Der Kreis Steinfurt gibt seine Visitenkarte ab

Ni hao, dobriy den, welcome, iyi günler, willkommen!

Der Kreis Steinfurt hat beim Besuch der international besetzten Repräsentantengruppe der NRW.Invest seine Visitenkarte abgegeben und sich als ein moderner und aufgeschlossener Wirtschafts- und Investitionsstandort vorgestellt, der das Zeug hat und über den Innovationsgeist verfügt, im globalen Wettbewerb konkurrenzfähig zu sein.
Auf Einladung der WESt war die 17-köpfige Gruppe der NRW-eigenen Wirtschaftsförderungsgesellschaft (aus Peking, Shanghai, Tokio, Istanbul, Seoul, St. Petersburg, Moskau, Chicago und Warschau) in die Region gekommen. Informiert wurde über Möglichkeiten, Standorte für Neugründungen, Erweiterungen oder Kooperationspartner mit dem Ziel zu finden, aus dem Kreis Steinfurt heraus neue Märkte zu erschließen, Dienstleistungen anzubieten oder den Firmensitz als Ideenschmiede zu nutzen, um neue Produkte zu entwickeln.

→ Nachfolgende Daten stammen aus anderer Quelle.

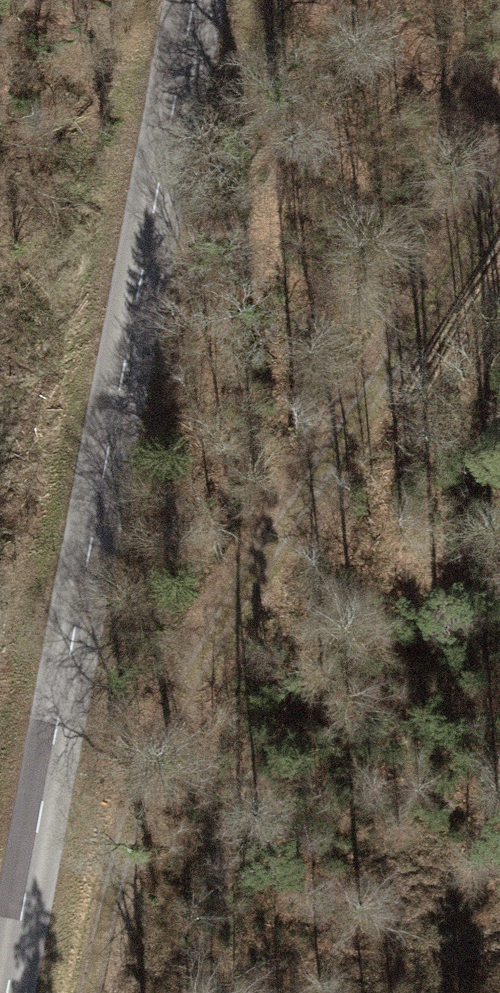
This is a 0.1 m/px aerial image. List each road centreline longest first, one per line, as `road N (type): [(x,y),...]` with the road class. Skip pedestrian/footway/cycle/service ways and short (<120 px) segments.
road 1 (tertiary): [(7,992),(182,0)]
road 2 (track): [(93,992),(137,794),(499,172)]

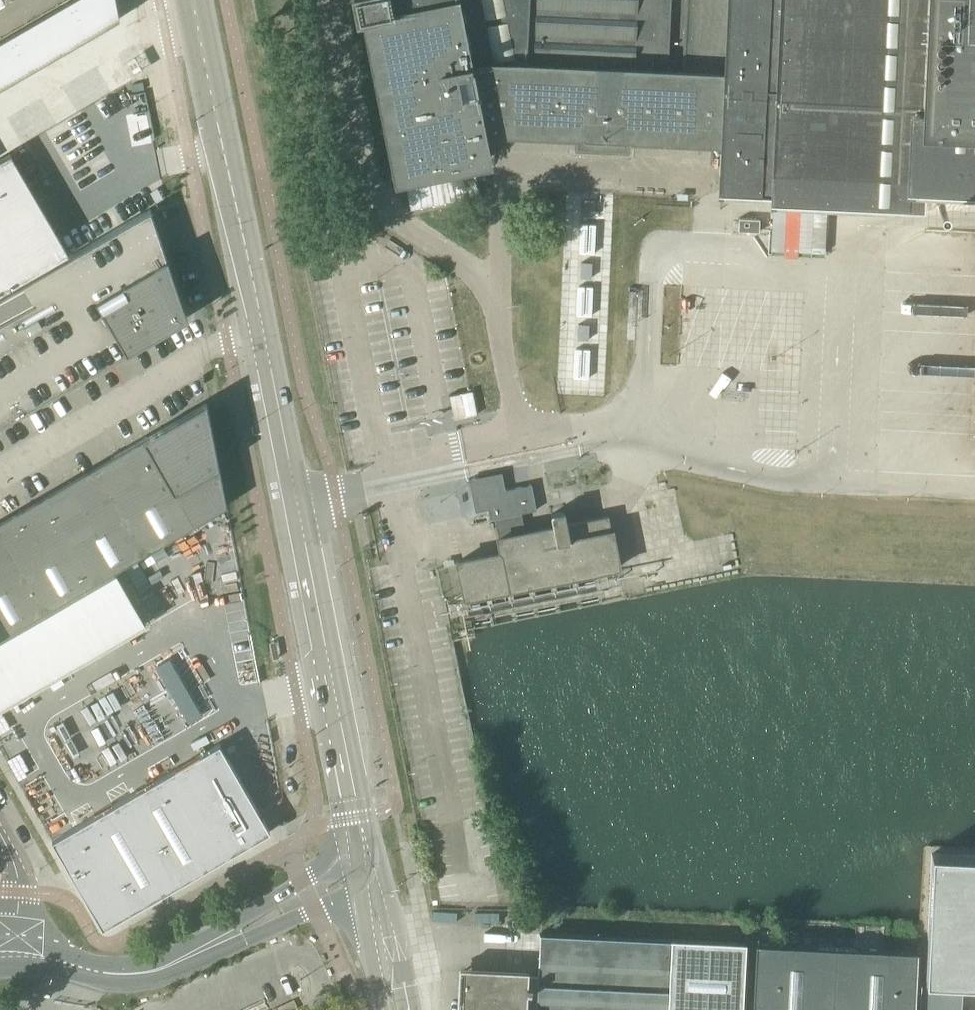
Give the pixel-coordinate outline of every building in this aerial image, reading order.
[(115,0),(70,0),(69,1),(89,36),(101,29),(100,28),(112,21),(112,22),(119,19),(118,16),(115,0)] [(570,134),(577,134),(576,141),(627,143),(627,137),(721,141),(719,190),(918,200),(920,171),(974,173),(974,0),(353,0),(354,9),(355,8),(356,15),(362,14),(395,177),(488,159),(483,134),(500,131),(570,134)] [(54,9),(39,18),(59,53),(65,50),(65,48),(73,44),(76,42),(77,43),(89,36),(69,1),(54,9)] [(59,53),(39,18),(9,35),(29,70),(41,63),(41,62),(52,56),(53,57),(59,53)] [(9,35),(0,40),(0,87),(6,84),(5,83),(16,76),(17,77),(29,70),(9,35)] [(68,255),(36,199),(10,153),(0,159),(0,294),(53,264),(68,255)] [(594,201),(584,200),(583,216),(593,217),(594,201)] [(151,209),(47,269),(103,367),(155,336),(187,318),(159,234),(151,209)] [(738,219),(738,231),(758,232),(759,220),(738,219)] [(595,226),(580,226),(579,255),(594,255),(595,226)] [(591,263),(581,262),(580,278),(590,279),(591,263)] [(0,296),(0,304),(53,395),(103,367),(47,269),(0,296)] [(593,289),(577,288),(576,317),(591,317),(593,289)] [(3,424),(53,395),(0,304),(0,418),(3,424)] [(588,326),(578,325),(577,341),(587,342),(588,326)] [(589,351),(574,350),(573,379),(588,380),(589,351)] [(144,553),(153,548),(226,505),(206,402),(94,466),(144,553)] [(95,581),(144,553),(94,466),(45,495),(95,581)] [(490,519),(517,514),(536,510),(531,485),(499,491),(497,479),(475,484),(480,505),(487,503),(490,519)] [(95,581),(45,495),(0,521),(0,533),(45,610),(95,581)] [(553,527),(499,538),(498,538),(501,553),(457,561),(464,597),(618,567),(611,530),(610,531),(608,516),(567,524),(564,511),(550,514),(553,527)] [(45,610),(0,533),(0,636),(45,610)] [(218,745),(52,842),(102,928),(268,832),(218,745)] [(921,979),(974,982),(974,852),(927,850),(921,979)] [(742,943),(539,933),(539,934),(540,934),(539,959),(538,974),(537,975),(537,976),(533,976),(512,975),(513,969),(458,967),(456,1009),(740,1009),(742,943)] [(918,952),(756,944),(753,1009),(915,1009),(918,952)]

Mit Schumacher Packaging in Greven und Tadim in Emsdetten wurden zwei Unternehmen besucht, die sich bereits erfolgreich auf Vermittlung von NRW.Invest im Kreis niedergelassen haben. Saertex in Saerbeck, für seine Arbeit von der NRW.Invest bereits preisgekrönt, diente als Beispiel für eine Firma, die es in der Entwicklung und mit dem Vertrieb ihrer Produkte zur Weltmarktführerschaft gebracht hat. Der Besuch des FMO wurde genutzt, um aufzuzeigen, dass die Region neben Autobahnanbindungen und Schifffahrtswegen über eine ausgezeichnete Verkehrsinfrastruktur aus der Luft, auf dem Land und dem Wasser verfügt. Auf dem Zechengelände in Ibbenbüren wurden der Konversionsprozess und die Vision eines Gründer-Campus vorgestellt.

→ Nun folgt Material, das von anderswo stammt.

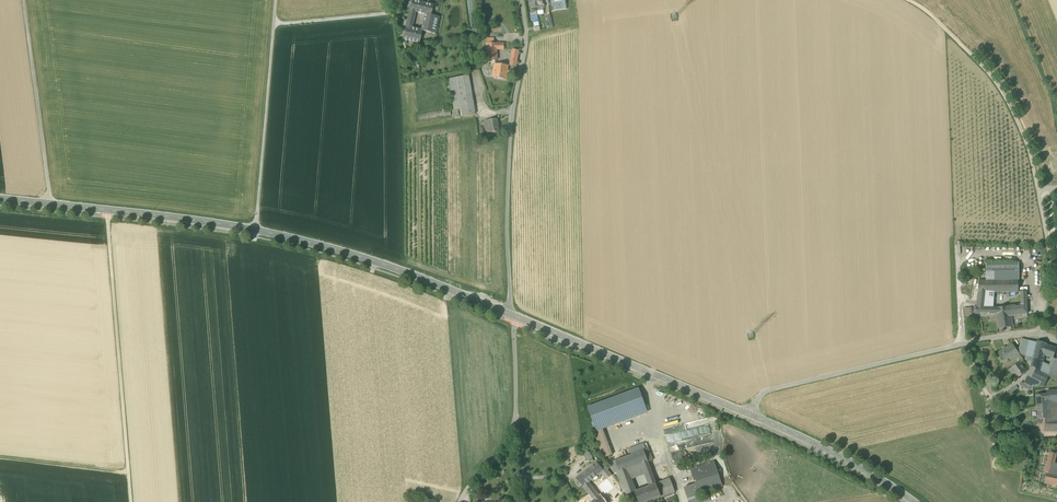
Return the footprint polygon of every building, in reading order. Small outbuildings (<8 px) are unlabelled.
[(424,14),(431,16),(431,15),(434,5),(413,0),(412,0),(410,11),(415,12),(424,14)] [(536,8),(540,7),(542,8),(543,8),(544,6),(544,5),(543,4),(542,0),(535,0),(536,8)] [(553,7),(554,11),(567,9),(565,0),(561,1),(556,2),(551,3),(553,7)] [(424,14),(421,30),(422,30),(422,31),(436,34),(440,17),(431,15),(431,16),(424,14)] [(419,43),(422,31),(422,30),(421,30),(411,27),(406,26),(404,40),(419,43)] [(487,43),(487,60),(498,60),(497,50),(505,49),(505,43),(494,43),(487,43)] [(510,65),(516,66),(519,50),(513,49),(510,65)] [(493,78),(506,80),(508,65),(495,63),(493,78)] [(461,108),(462,117),(475,114),(468,75),(448,79),(453,108),(454,109),(461,108)] [(418,115),(419,121),(444,116),(442,110),(418,115)] [(484,121),(486,133),(494,132),(499,131),(497,119),(484,121)] [(988,280),(1018,280),(1018,263),(986,264),(986,280),(988,280)] [(977,301),(986,292),(988,280),(986,280),(979,280),(977,301)] [(1018,280),(988,280),(986,292),(989,292),(994,292),(1018,292),(1018,280)] [(1011,316),(1022,315),(1027,314),(1027,307),(1026,291),(1020,292),(1021,304),(1010,306),(1008,306),(999,307),(993,307),(985,306),(984,314),(996,314),(1000,313),(1001,318),(1011,316)] [(993,307),(994,292),(986,292),(985,306),(993,307)] [(976,313),(984,314),(985,306),(977,304),(976,313)] [(963,308),(964,316),(972,315),(971,307),(963,308)] [(1013,326),(1011,316),(1001,318),(1000,313),(996,314),(998,328),(1013,326)] [(1026,356),(1028,356),(1033,357),(1034,352),(1037,342),(1030,341),(1022,339),(1019,349),(1021,354),(1026,355),(1026,356)] [(1037,342),(1034,352),(1044,355),(1052,358),(1053,358),(1056,348),(1046,345),(1037,342)] [(998,353),(1002,360),(1013,354),(1016,359),(1020,356),(1017,351),(1017,352),(1013,344),(998,353)] [(1042,362),(1044,355),(1034,352),(1033,357),(1031,364),(1031,367),(1032,367),(1040,371),(1042,362)] [(1049,375),(1049,376),(1056,380),(1056,358),(1056,359),(1053,367),(1049,375)] [(1009,369),(1016,379),(1027,371),(1020,361),(1009,369)] [(1049,365),(1042,362),(1040,371),(1049,375),(1053,367),(1049,365)] [(1031,367),(1027,376),(1045,384),(1049,376),(1049,375),(1040,371),(1032,367),(1031,367)] [(1044,387),(1045,384),(1027,376),(1026,379),(1024,383),(1031,387),(1039,385),(1044,387)] [(1031,387),(1024,383),(1021,382),(1020,385),(1029,390),(1031,387)] [(587,407),(595,427),(646,408),(639,388),(587,407)] [(1048,402),(1049,402),(1056,402),(1056,390),(1047,391),(1047,394),(1048,402)] [(1045,431),(1050,432),(1049,417),(1048,408),(1048,405),(1048,402),(1047,394),(1036,395),(1038,419),(1045,419),(1045,431)] [(646,408),(595,427),(597,431),(648,412),(646,408)] [(1049,417),(1056,417),(1056,408),(1048,408),(1049,417)] [(679,411),(661,417),(665,428),(681,422),(680,418),(681,418),(679,411)] [(1049,417),(1050,432),(1056,432),(1056,417),(1049,417)] [(672,432),(709,425),(707,418),(671,426),(672,432)] [(594,433),(603,458),(612,455),(603,429),(594,433)] [(665,434),(666,442),(674,441),(673,438),(678,438),(677,433),(665,434)] [(695,446),(713,443),(711,434),(690,438),(692,444),(695,443),(695,446)] [(628,449),(631,455),(644,450),(646,449),(643,443),(628,449)] [(648,462),(653,460),(648,448),(646,449),(644,450),(648,462)] [(582,452),(588,460),(593,456),(587,449),(582,452)] [(631,455),(615,461),(620,472),(626,470),(627,469),(642,464),(648,462),(644,450),(631,455)] [(1047,464),(1053,465),(1054,463),(1056,454),(1050,453),(1047,464)] [(599,461),(596,463),(603,471),(606,469),(599,461)] [(616,473),(620,472),(615,461),(611,462),(615,474),(616,473)] [(690,469),(695,484),(698,495),(723,486),(714,461),(690,469)] [(600,474),(603,471),(596,463),(586,470),(576,478),(583,486),(588,483),(600,474)] [(642,464),(627,469),(626,470),(630,480),(644,475),(643,473),(646,472),(644,468),(642,464)] [(1052,473),(1053,465),(1047,464),(1045,472),(1047,473),(1044,483),(1056,485),(1056,474),(1052,473)] [(611,476),(606,469),(603,471),(600,474),(605,481),(606,480),(611,476)] [(626,470),(620,472),(628,495),(635,492),(634,491),(630,480),(626,470)] [(651,486),(656,484),(656,483),(651,470),(646,472),(646,475),(651,486)] [(625,496),(628,495),(620,472),(616,473),(625,496)] [(615,485),(616,486),(619,485),(611,476),(606,480),(605,481),(602,483),(604,485),(601,488),(604,493),(615,485)] [(670,478),(656,483),(656,484),(661,497),(661,498),(675,492),(670,478)] [(596,501),(604,501),(600,497),(588,483),(583,486),(596,501)] [(639,501),(647,501),(661,497),(656,484),(651,486),(636,491),(635,492),(639,501)] [(697,495),(698,495),(695,484),(684,488),(687,498),(692,497),(697,495)] [(621,492),(619,489),(616,486),(615,485),(604,493),(606,495),(611,501),(621,492)]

Sowohl NRW.Invest-Geschäftsführerin Petra Wassner als auch ihre Kollegin Birgit Neyer von der WESt waren sich darin einig, wie wichtig es sowohl für die Akquisition und Betreuung der Unternehmen als auch für das für das internationale Marketing ist, ein konkretes Bild von einer Region zu vermitteln. So war die Gruppe insbesondere überrascht von der großen Zahl an Industriearbeitsplätzen und davon, wie viele Flächen im Kreis Steinfurt überhaupt für Industrieansiedlungen zur Verfügung stehen. Darüber hinaus ist in den Gesprächen immer wieder betont worden, welche Bedeutung der Breitbandausbau für Unternehmensansiedlungen hat.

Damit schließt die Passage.